Emissão da televisão estatal russa interrompida por protesto contra a guerra em estúdio
"Não à guerra", "Eles estão a mentir-vos", "Não acreditem na propaganda", são algumas frases que se liam no cartaz empunhado por uma editora de notícias da televisão estatal russa. Marina Ovsyannikova, entrou no estúdio durante a transmissão em direto e gritou "parem com a guerra", sobrepondo-se à voz da apresentadora de notícias do Channel One. Foi a primeira trabalhadora dos media russos a denunciar a guerra publicamente. A ONU pede para a jornalista não ser punida, mas Kremlin diz que foi um ato de "vandalismo"
Em nome de todos os russos que estão contra a guerra, Marina Ovsyannikova, editora de notícias do canal estatal marcou a emissão em direto do telejornal russo do Channel One, no dia 14 de março, segunda feira.
Entrou no estúdio com um cartaz para expressar indignação contra a guerra. Durante segundos a emissão permaneceu com a imagem no estúdio, onde Ovsyannikova segurou a placa onde se liam mensagens : "Não à guerra", "Eles estão a mentir-vos" , "Não acreditem na propaganda", "russos contra a guerra", por trás da pivot do noticiário.
A voz da manifestante misturou-se com a da apresentadora mas ainda se ouviu "Parem a guerra. Não à guerra".
O canal mudou o sinal para uma reportagem para retirarem Marina Ovsyannikova do estúdio.
Vergonha, acrescenta em vídeoHoras antes deste incidente, Marina Ovsyannikova divulgou um vídeo previamente gravado através de um grupo de direitos humanos OVD-info, onde expressa vergonha por ter trabalhado num canal que transmite "propaganda do Kremlin".
"Infelizmente, por vários anos, trabalhei no Channel One e na propaganda do Kremlin, estou muito envergonhada disso. Vergonha por me permitirem contar mentiras no ecrãn da televisão. Vergonha por ter permitido a zumbificação do povo russo. Ficamos em silêncio em 2014, quando isto estava apenas a começar. Não saímos para protestar quando o Kremlin envenenou [o líder da oposição Alexei] Navalny", observou Ovsyannikova.
"Estamos apenas a observar silenciosamente este regime anti-humano. E agora o mundo inteiro afastou-se de nós e as próximas dez gerações não vão conseguir limpar-se da vergonha desta guerra fratricida", continuou.

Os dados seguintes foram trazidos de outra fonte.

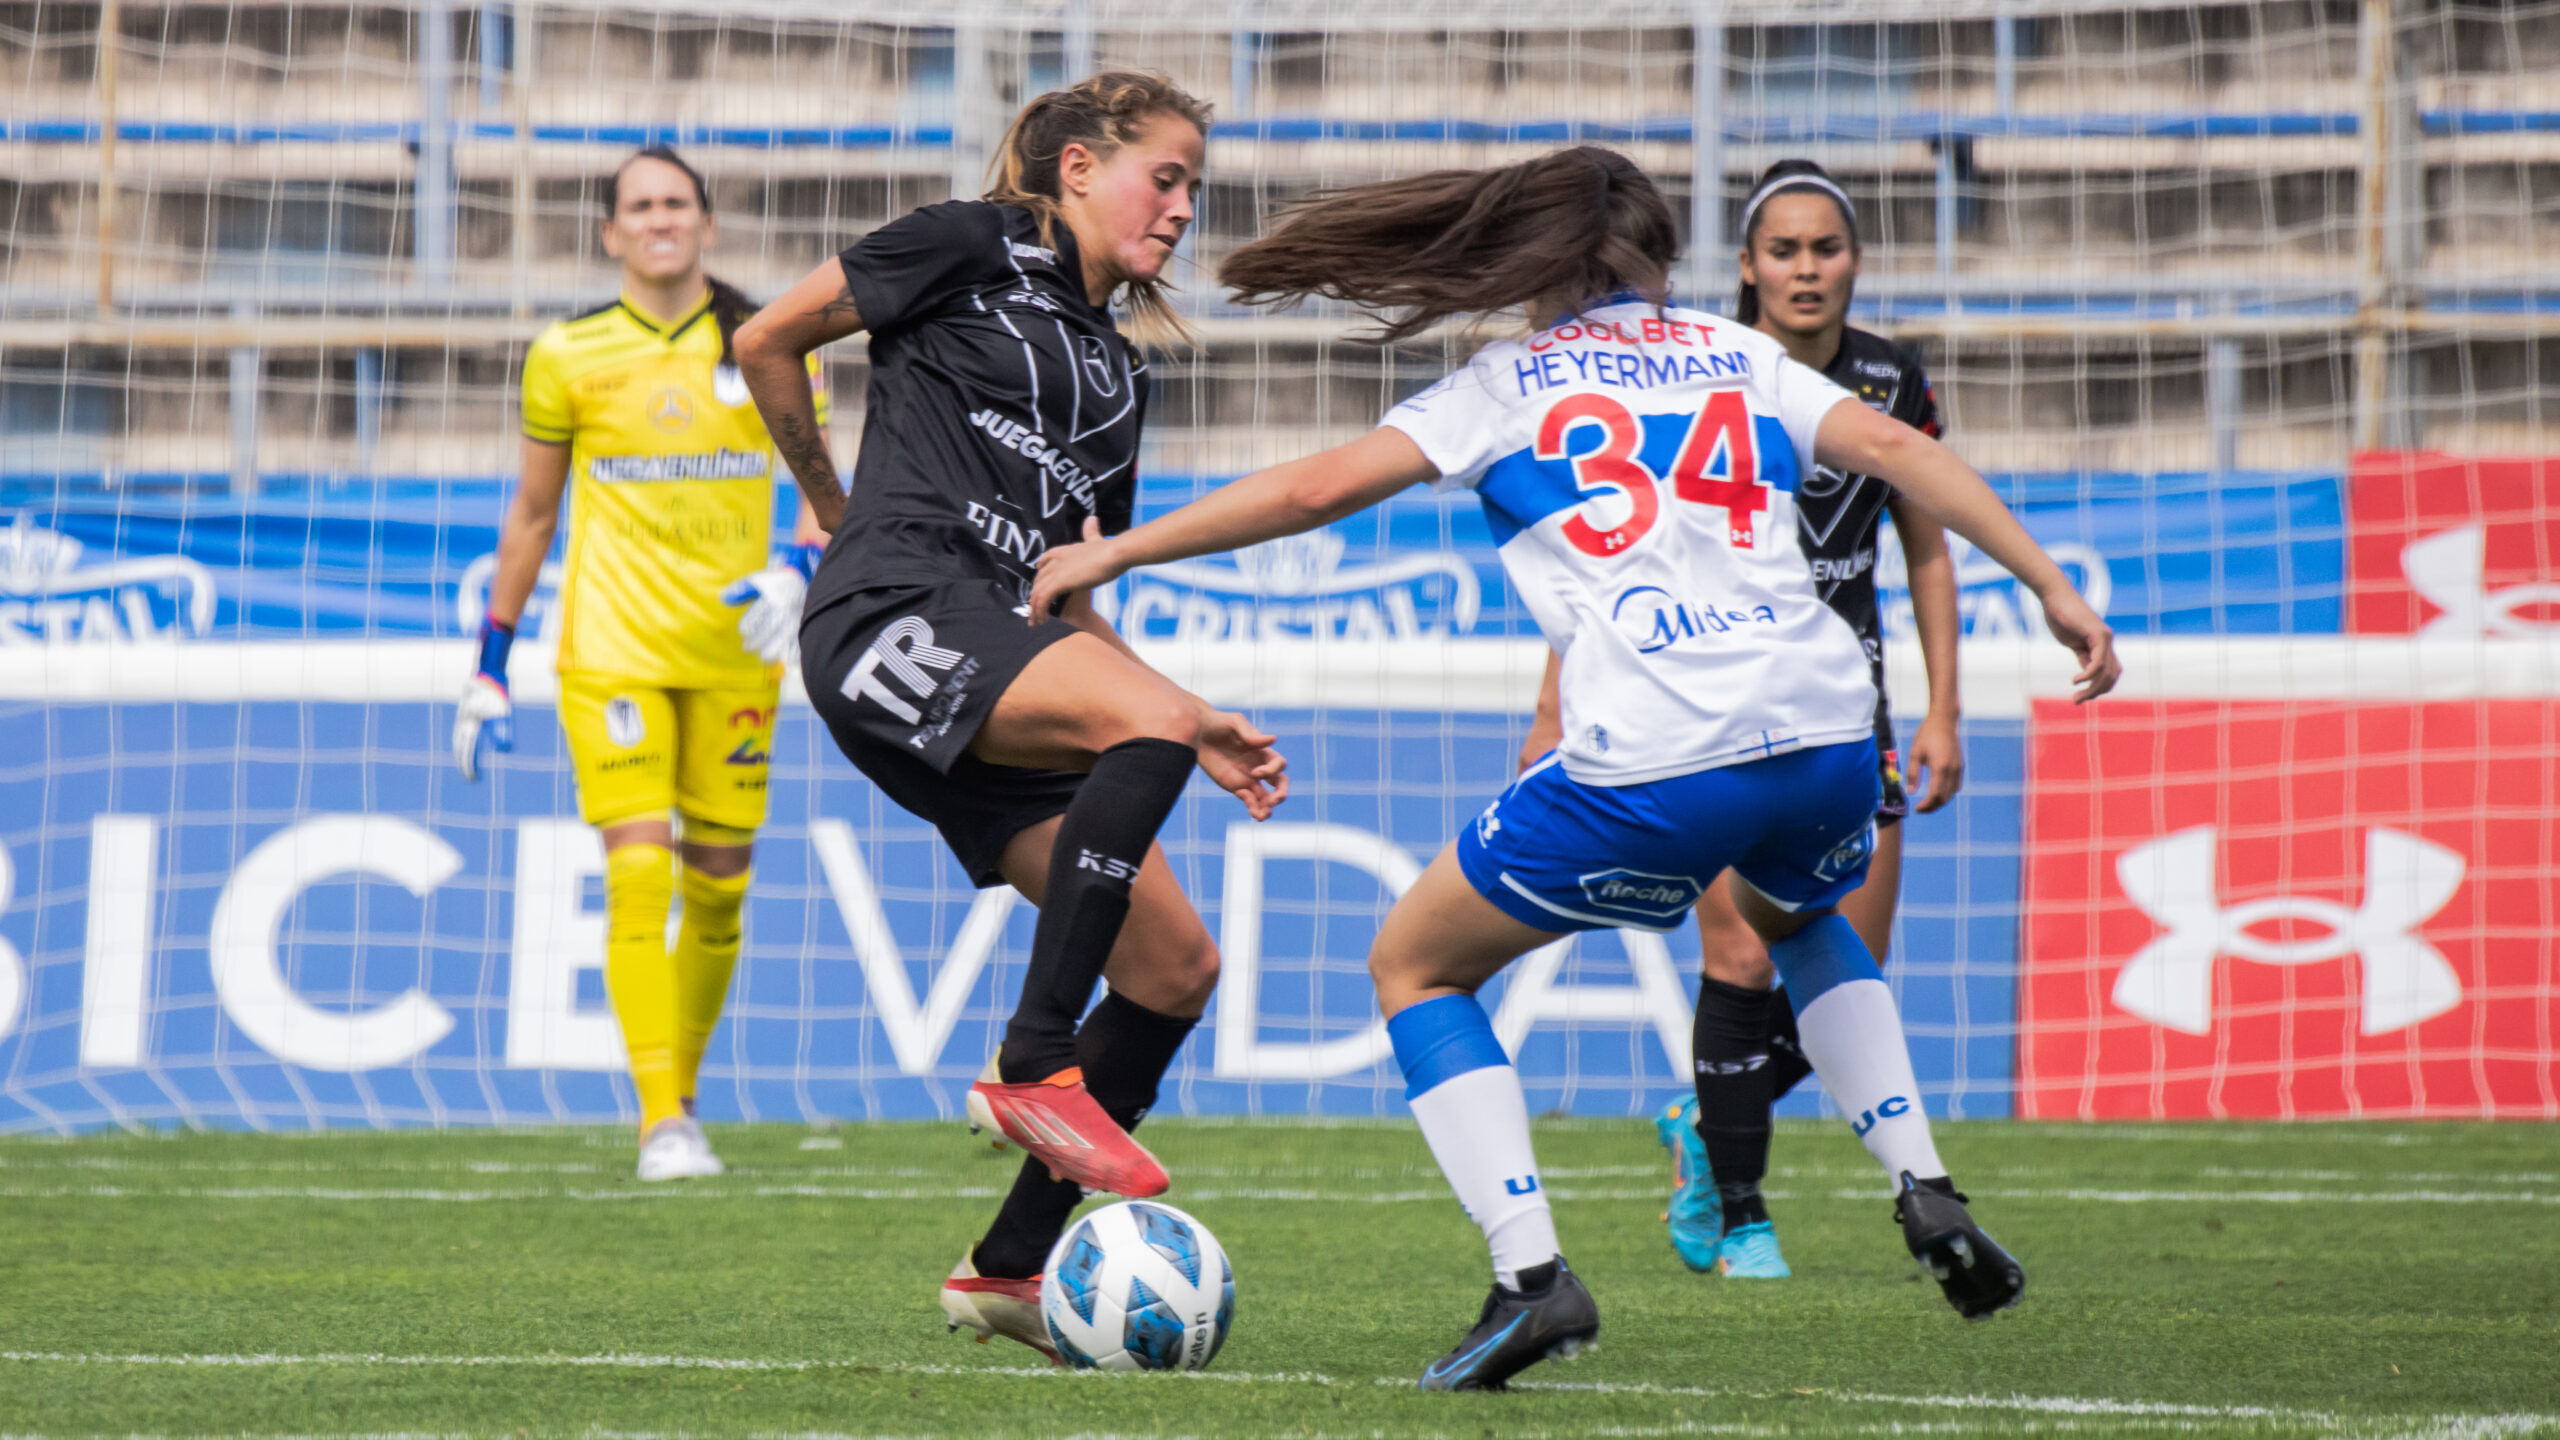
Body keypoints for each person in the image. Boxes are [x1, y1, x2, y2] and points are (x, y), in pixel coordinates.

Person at [1027, 145, 2119, 1390]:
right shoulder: (1735, 350)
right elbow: (1902, 452)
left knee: (1413, 964)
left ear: (1528, 264)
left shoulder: (1506, 381)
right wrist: (2049, 587)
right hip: (1825, 726)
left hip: (1658, 747)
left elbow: (1317, 487)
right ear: (1663, 259)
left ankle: (1531, 1280)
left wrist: (1116, 555)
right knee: (1804, 914)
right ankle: (1925, 1190)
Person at [730, 72, 1287, 1360]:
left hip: (1003, 644)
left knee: (1174, 965)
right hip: (892, 607)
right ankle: (1036, 1065)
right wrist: (829, 507)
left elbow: (1067, 590)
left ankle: (1006, 1268)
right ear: (1080, 168)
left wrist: (1191, 716)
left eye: (1196, 184)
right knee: (1134, 729)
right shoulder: (970, 241)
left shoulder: (1113, 373)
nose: (1184, 206)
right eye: (1168, 174)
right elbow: (766, 337)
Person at [1517, 158, 1968, 1281]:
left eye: (1826, 248)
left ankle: (1703, 1121)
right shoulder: (1699, 366)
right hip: (1707, 696)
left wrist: (1944, 709)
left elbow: (1925, 550)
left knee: (1849, 966)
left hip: (1845, 708)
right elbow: (1603, 546)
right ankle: (1743, 1211)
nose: (1807, 269)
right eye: (1784, 250)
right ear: (1749, 268)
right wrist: (1551, 703)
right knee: (1741, 957)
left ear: (1853, 261)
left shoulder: (1888, 382)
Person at [452, 147, 831, 1182]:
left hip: (734, 656)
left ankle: (682, 1100)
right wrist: (491, 658)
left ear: (705, 223)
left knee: (716, 889)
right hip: (610, 655)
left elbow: (821, 479)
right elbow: (532, 515)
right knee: (636, 869)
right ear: (610, 234)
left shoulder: (767, 343)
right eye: (639, 206)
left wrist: (801, 569)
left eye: (676, 202)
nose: (659, 219)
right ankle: (660, 1120)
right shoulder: (567, 354)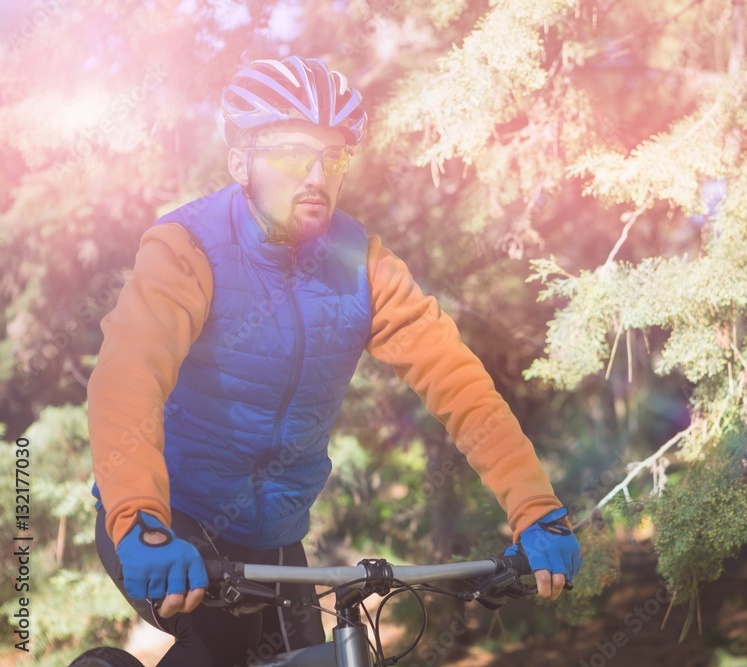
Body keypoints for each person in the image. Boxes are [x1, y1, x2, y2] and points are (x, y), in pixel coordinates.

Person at [87, 55, 582, 666]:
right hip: (170, 523)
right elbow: (127, 378)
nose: (317, 175)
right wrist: (140, 521)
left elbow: (456, 381)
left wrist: (536, 510)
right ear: (241, 161)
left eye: (333, 157)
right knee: (217, 652)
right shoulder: (188, 249)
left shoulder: (361, 262)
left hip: (275, 542)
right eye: (293, 154)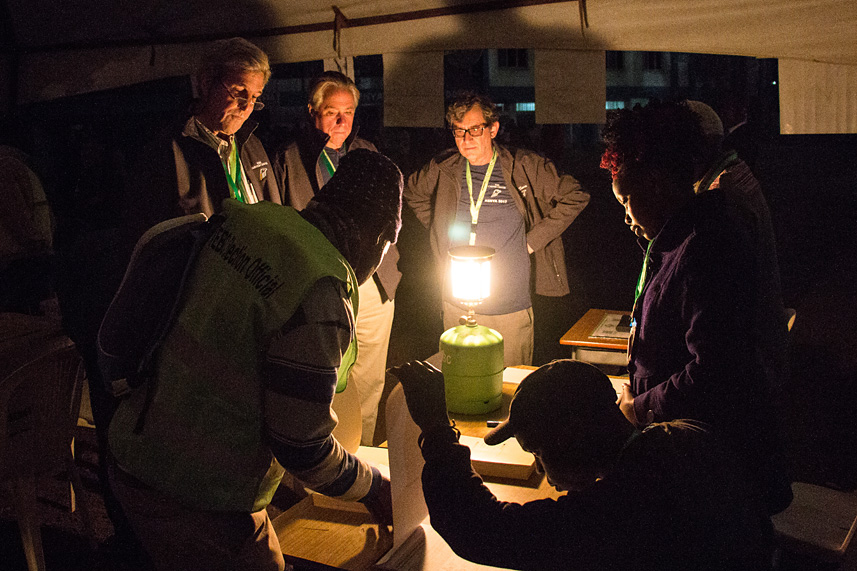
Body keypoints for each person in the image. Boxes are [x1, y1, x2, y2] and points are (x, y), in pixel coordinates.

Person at [107, 149, 400, 571]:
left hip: (139, 444)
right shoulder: (321, 291)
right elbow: (303, 448)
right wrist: (375, 489)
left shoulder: (248, 221)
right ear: (377, 237)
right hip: (200, 493)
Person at [389, 359, 772, 570]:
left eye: (538, 454)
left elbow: (482, 529)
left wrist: (438, 432)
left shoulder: (621, 509)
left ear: (570, 436)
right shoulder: (687, 437)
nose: (543, 474)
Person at [600, 100, 792, 517]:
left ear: (654, 183)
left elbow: (717, 370)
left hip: (714, 468)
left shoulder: (708, 243)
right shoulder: (683, 233)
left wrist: (640, 407)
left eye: (625, 200)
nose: (626, 218)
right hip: (692, 454)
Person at [404, 92, 590, 366]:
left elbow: (576, 195)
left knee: (510, 384)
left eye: (474, 130)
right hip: (456, 301)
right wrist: (438, 230)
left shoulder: (523, 165)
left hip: (509, 304)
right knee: (461, 380)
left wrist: (530, 242)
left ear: (493, 129)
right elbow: (412, 192)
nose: (466, 140)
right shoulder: (444, 168)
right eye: (458, 131)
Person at [273, 71, 400, 446]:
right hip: (321, 284)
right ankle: (327, 450)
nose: (342, 121)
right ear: (313, 113)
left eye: (349, 111)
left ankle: (361, 449)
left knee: (372, 375)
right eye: (332, 112)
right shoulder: (289, 158)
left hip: (373, 282)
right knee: (326, 372)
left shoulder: (367, 154)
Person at [126, 37, 280, 238]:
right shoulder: (166, 154)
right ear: (207, 83)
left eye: (255, 97)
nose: (247, 107)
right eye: (239, 93)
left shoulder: (252, 144)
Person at [687, 100, 790, 396]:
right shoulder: (735, 172)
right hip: (760, 343)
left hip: (750, 359)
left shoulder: (720, 194)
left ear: (699, 147)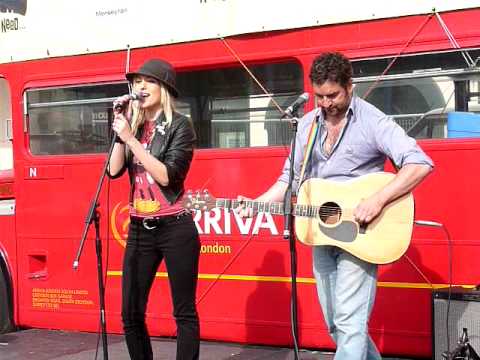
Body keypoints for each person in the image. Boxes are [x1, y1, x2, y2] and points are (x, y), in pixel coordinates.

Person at [237, 52, 433, 359]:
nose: (326, 104)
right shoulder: (305, 126)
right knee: (336, 324)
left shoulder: (372, 120)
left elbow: (420, 163)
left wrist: (377, 199)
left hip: (362, 234)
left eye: (333, 95)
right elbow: (288, 178)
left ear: (350, 86)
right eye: (319, 96)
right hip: (322, 233)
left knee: (349, 323)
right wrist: (258, 204)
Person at [107, 59, 200, 360]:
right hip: (139, 227)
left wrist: (132, 139)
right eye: (137, 82)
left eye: (148, 81)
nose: (141, 87)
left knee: (183, 312)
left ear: (164, 88)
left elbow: (166, 176)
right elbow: (113, 169)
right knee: (130, 312)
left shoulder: (180, 126)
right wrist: (123, 131)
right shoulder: (132, 127)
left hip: (175, 225)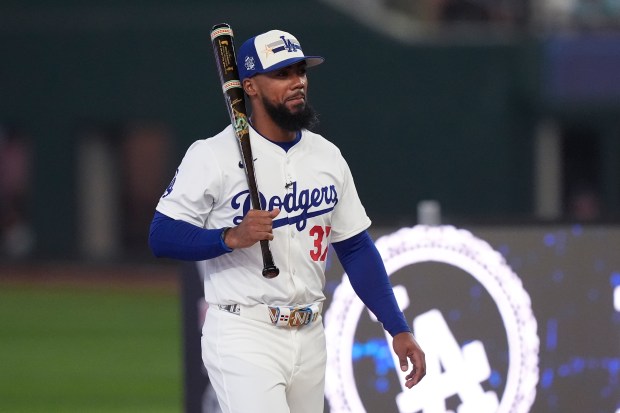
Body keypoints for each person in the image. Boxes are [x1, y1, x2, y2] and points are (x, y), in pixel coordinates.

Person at [149, 29, 425, 413]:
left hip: (311, 334)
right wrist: (229, 236)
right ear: (250, 86)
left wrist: (397, 327)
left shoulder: (327, 156)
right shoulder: (212, 155)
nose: (297, 82)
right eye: (282, 74)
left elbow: (356, 248)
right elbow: (161, 235)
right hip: (244, 331)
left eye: (300, 71)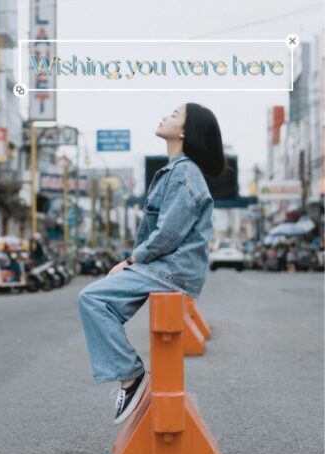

Marina usava um colar nas cores azul e amarelo da bandeira ucraniana e explicou que é filha de pai ucraniano e mãe russa.
Marina exortou os russos a se juntarem aos protestos contra a guerra para pôr fim ao conflito: "Só nós temos o poder de parar toda essa loucura. Vão para os protestos. Não tenham medo de nada. Eles não nos podem prender a todos.”
ElogiosO presidente da Ucrânia, Volodymyr Zelensky, dedicou palavras de agradecimento a Marina Ovsyannikova no discurso noturno.
Kira Yarmysh, porta-voz do líder da oposição preso, Alexei Navalny, elogiou Ovsyannikova no twitter: "Uau, essa rapariga é incrivel".
Entretanto, a conta da jornalista desapareceu do Twitter. A página de Marina Ovsyannikova aparece com erro.
Twitter de Marina Ovsyannikova
No Facebook, e a ser a conta verdadeira, a imagem de perfil conta com mais de 45 mil comentários e 6,3 mil partilhas, muitos elogiando-a pela coragem.
"És uma heroína. Muito obrigado", diziam numa partilha.
https://www.facebook.com/profile.php?id=100011086090322
A agência de notícias estatal, Tass, adiantou que Marina pode enfrentar acusações por desacreditar as forças armadas, citando a lei aprovada a 4 de março, que proíbe a "disseminação de notícias falsas".
A TV estatal continua a ser a principal fonte de notícias para muitos milhões de russos e segue de perto a linha do Kremlin. Marina Ovsyannikova foi a primeira funcionária dos media a enfentá-los, denunciando publicamente a guerra.
Outros meios de comunicação social russos tingiram a mensagem na placa de Ovsyannikova ao noticiarem o incidente.
De acordo com a Reuters, Ravina Shamdasani, porta-voz de direitos humanos da ONU, pediu às autoridades russas para que a manifestante do canal estatal russo não seja punida por exercer o direito à liberdade de expressão: "As autoridades russas deveriam garantir que Marina Ovsyannikova não enfrente represálias por exercer o seu direito à liberdade de expressão", observou numa conferência de imprensa.
O Kremlin veio afirmar já hoje, terça-feira, que as ações de uma mulher que interrompeu o noticiário transmitido em direto na TV estatal russa Channel One na noite de segunda-feira para denunciar a guerra na Ucrânia equivalem a um ato de "vandalismo".